Common automation challenges SMBs face are:

  • Lack of tools to automate tedious data cleaning and repetitive analysis processes during analysis
  • Lack of tools to efficiently advise analysts on what analyses to focus on for actionable insights
  • Lack of automated reporting mechanism post-analysis
  • The primary barrier preventing those two challenges from being resolved is the lack of analytics tools on the market that automate data cleaning and basic exploratory analysis. Without those tools, it will take even the most experienced analyst a lot of time to uncover insights, especially when you don't know where to look or where to start.

5. Analytics Adoption

"I really want to use analytics more, but I haven't done so because I need to first focus on putting out fires before thinking about optimization."

If we were to describe the previous four challenges as technical problems, the last one is very much human. To many SMB owners, even though they might know data can create value for them in some abstract way, they either don't have enough time or bandwidth to leverage their data, or they don't see the short-term benefits.

Next to data interpretation, the adoption problem is probably the most difficult one facing SMBs in their path to joining the "data revolution." Here's what was holding back the SMBs we interviewed:

  • Inability to see the immediate value of data, which means indefinitely pushing back analytics to some point in the future that will never come
  • Fear of long-term commitment to expensive analytics tools
  • Fear and frustration with the time cost of setup and implementation
  • Feeling like they could be using their time more efficiently by focusing on something more urgent, like operations or sales

For many SMBs, data analytics is a nice-to-have, not a must-have.

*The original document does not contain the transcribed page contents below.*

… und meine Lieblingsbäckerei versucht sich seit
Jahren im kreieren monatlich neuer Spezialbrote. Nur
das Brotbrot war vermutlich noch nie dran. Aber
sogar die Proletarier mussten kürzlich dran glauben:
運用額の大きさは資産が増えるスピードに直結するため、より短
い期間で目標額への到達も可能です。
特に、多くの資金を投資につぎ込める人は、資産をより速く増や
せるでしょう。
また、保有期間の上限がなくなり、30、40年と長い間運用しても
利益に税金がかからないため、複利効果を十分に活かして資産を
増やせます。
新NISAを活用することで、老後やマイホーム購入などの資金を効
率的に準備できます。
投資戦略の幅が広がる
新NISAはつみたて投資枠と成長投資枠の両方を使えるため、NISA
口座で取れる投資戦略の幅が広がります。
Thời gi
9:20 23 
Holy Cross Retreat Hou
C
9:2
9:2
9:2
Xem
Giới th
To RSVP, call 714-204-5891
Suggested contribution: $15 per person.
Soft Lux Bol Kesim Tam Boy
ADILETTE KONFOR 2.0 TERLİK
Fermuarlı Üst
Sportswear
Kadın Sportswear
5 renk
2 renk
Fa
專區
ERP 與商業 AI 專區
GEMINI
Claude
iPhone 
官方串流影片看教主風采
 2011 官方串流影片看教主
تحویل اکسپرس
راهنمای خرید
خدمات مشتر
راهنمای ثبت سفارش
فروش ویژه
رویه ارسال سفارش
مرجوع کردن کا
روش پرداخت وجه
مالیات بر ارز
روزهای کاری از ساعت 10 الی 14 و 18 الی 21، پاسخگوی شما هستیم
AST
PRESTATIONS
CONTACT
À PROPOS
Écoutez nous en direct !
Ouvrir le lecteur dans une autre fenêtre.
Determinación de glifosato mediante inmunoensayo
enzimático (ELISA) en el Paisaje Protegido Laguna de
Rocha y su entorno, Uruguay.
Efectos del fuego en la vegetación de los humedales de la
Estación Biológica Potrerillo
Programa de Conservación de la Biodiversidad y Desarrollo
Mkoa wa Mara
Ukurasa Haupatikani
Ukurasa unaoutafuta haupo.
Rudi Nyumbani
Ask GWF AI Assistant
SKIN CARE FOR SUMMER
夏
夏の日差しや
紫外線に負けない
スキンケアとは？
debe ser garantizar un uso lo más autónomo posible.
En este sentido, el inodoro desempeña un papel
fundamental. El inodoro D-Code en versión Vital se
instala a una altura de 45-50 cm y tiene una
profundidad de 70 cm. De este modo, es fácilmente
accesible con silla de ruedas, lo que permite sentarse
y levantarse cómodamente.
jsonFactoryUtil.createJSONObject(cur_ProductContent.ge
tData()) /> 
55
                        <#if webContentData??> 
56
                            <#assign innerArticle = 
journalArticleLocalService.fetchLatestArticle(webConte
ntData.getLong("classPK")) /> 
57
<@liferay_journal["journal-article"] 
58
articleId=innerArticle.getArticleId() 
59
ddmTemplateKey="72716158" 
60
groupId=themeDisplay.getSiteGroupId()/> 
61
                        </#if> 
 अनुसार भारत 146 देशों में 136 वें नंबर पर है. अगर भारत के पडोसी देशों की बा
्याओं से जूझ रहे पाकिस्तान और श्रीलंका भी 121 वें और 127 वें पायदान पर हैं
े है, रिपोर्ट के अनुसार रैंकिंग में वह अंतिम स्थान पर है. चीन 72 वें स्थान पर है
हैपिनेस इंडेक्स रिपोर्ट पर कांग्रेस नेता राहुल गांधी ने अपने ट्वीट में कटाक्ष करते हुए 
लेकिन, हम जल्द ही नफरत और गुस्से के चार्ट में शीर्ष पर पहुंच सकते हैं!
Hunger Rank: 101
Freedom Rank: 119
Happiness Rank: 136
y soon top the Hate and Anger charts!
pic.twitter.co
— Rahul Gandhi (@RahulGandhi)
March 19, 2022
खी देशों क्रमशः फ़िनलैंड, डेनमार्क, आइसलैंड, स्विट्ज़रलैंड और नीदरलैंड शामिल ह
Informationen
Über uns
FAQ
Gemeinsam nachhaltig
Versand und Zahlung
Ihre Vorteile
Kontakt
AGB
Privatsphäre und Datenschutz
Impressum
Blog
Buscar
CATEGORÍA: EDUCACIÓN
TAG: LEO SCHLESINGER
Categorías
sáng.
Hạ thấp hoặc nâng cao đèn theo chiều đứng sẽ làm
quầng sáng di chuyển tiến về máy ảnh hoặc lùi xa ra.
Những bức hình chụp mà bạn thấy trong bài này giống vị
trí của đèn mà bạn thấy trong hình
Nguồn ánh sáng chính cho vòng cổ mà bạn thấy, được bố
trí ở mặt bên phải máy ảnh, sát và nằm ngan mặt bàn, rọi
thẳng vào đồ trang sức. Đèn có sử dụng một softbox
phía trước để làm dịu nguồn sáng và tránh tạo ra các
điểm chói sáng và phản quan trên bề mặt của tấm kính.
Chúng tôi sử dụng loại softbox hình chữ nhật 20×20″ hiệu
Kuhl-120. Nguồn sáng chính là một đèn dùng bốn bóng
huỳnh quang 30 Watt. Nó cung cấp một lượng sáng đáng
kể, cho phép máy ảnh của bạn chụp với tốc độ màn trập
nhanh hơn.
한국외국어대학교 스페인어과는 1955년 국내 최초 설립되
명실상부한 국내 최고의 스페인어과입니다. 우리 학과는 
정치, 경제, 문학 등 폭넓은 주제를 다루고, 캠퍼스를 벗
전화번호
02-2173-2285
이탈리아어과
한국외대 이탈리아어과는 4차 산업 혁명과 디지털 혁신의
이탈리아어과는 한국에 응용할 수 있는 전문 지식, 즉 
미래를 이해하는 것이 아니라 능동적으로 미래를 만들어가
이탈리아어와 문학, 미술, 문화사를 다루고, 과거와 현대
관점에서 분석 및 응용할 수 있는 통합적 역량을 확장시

They don't see that it is exactly because they are more constrained on time, money, and bandwidth that they need data even more than larger enterprises, because data-driven decision-making is how they can optimize their limited resources. Data is how they can make each dollar stretch further.

However, with a lack of transparent and low-commitment ways to see the value data analytics can add to their businesses, SMBs will remain stuck in outdated business practices and hesitant to fully adopt the "data revolution" of the large enterprise sector.